This day in history, February 7, 1965, 49 U.S. Navy jets from the 7th Fleet carriers “Coral Sea” and “Hancock” dropped bombs and rockets on the barracks and staging areas at Dong Hoi, a guerrilla training camp in North Vietnam, as a part of Operation Flaming Dart. A follow-up raid by South Vietnamese planes escorted by U.S. planes bombed a North Vietnamese military communications center.

These strikes were in retaliation for communist attacks on the U.S. installation at Camp Holloway and the adjacent Pleiku airfield in the Central Highlands, which killed eight U.S. servicemen, wounded 109, and destroyed or damaged 20 aircraft.

Prior to the attack, presidential advisors John T. McNaughton and McGeorge Bundy had favored bombing North Vietnam. After the attack in the Central Highlands, they urged President Johnson to order the retaliatory raids. Johnson agreed and gave the order to commence Operation Flaming Dart, hoping that a swift retaliation would persuade the North Vietnamese to cease their attacks in South Vietnam.

Source data:
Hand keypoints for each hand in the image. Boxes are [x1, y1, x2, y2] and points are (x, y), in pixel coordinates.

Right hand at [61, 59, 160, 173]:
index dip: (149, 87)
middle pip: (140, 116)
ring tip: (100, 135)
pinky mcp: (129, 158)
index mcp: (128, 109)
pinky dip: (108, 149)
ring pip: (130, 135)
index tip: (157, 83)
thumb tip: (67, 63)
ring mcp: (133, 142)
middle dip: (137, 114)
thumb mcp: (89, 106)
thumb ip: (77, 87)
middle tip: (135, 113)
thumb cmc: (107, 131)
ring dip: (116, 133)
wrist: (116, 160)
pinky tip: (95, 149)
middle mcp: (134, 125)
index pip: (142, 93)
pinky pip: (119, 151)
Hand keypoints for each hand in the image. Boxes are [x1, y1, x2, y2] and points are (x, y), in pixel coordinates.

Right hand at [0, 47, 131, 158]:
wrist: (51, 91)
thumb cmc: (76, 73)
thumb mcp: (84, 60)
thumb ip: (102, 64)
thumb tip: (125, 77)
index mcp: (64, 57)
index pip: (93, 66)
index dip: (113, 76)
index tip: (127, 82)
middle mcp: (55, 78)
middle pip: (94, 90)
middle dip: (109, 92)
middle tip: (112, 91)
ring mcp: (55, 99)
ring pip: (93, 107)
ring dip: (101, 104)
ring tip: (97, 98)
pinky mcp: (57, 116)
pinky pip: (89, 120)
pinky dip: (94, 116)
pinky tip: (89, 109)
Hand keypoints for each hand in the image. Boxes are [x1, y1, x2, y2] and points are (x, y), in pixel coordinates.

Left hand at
==
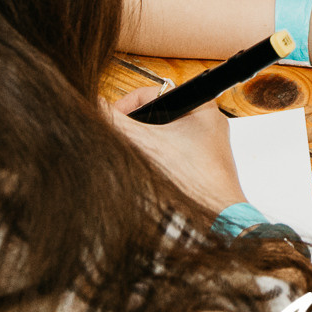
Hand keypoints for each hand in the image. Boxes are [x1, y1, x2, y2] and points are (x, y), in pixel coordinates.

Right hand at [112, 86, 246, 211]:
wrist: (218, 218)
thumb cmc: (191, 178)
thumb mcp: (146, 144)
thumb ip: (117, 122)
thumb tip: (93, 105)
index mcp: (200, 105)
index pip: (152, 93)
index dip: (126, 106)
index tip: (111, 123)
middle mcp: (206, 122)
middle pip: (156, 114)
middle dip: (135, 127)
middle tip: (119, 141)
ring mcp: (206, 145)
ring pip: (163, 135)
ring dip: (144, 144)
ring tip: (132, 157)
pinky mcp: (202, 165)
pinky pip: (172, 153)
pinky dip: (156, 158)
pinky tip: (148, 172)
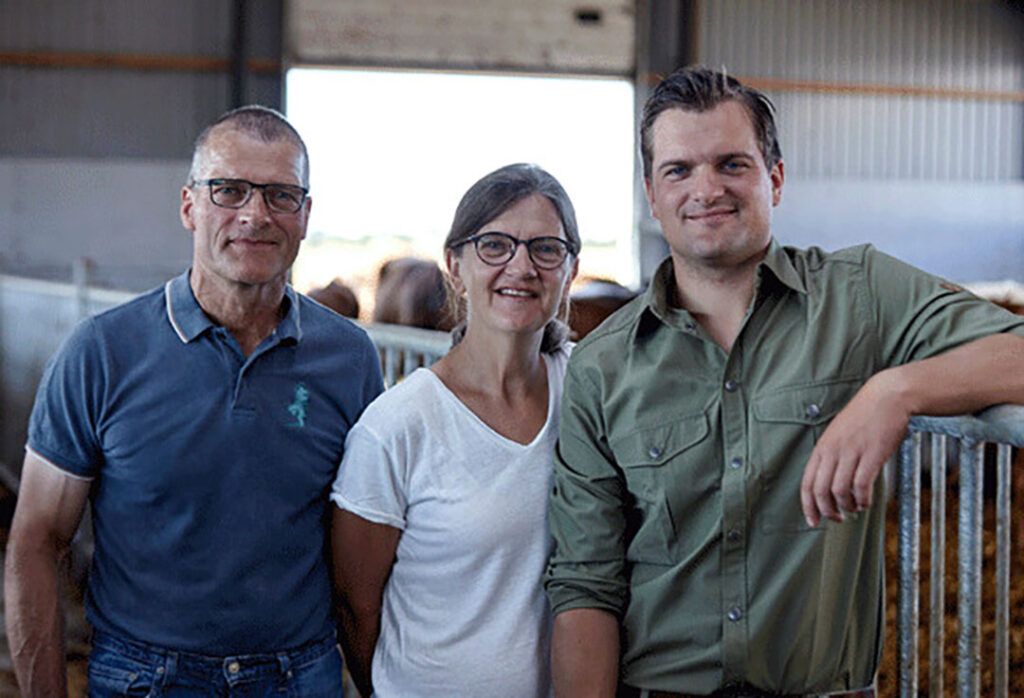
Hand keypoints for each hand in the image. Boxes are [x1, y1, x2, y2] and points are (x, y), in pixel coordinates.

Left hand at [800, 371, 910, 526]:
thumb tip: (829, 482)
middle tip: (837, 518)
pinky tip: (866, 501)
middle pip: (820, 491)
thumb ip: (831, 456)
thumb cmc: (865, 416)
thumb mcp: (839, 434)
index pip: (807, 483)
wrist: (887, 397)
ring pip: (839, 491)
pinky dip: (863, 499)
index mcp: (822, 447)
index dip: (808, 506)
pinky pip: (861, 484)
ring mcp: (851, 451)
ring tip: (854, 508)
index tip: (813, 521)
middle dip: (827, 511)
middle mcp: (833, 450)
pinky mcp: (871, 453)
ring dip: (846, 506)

Assignment – Could you continue the passage about Operation Flaming Dart, picking up right after its final sentence?

Result for this exercise –
Bundy, who had just returned from Vietnam, defended the air raids as “right and necessary.” Senate Majority Leader Mansfield (D-Montana) and GOP leader Everett Dirksen (Illinois) supported the President’s decision, but Senators Wayne Morse (D-Oregon) and Ernest Gruening (D-Alaska) called the action a dangerous escalation of the war.

The retaliatory raids did not have the desired effect and on February 10, the Viet Cong struck again, this time at an American installation in Qui Nhon, killing 23 Americans. Johnson quickly ordered another retaliatory strike, Flaming Dart II.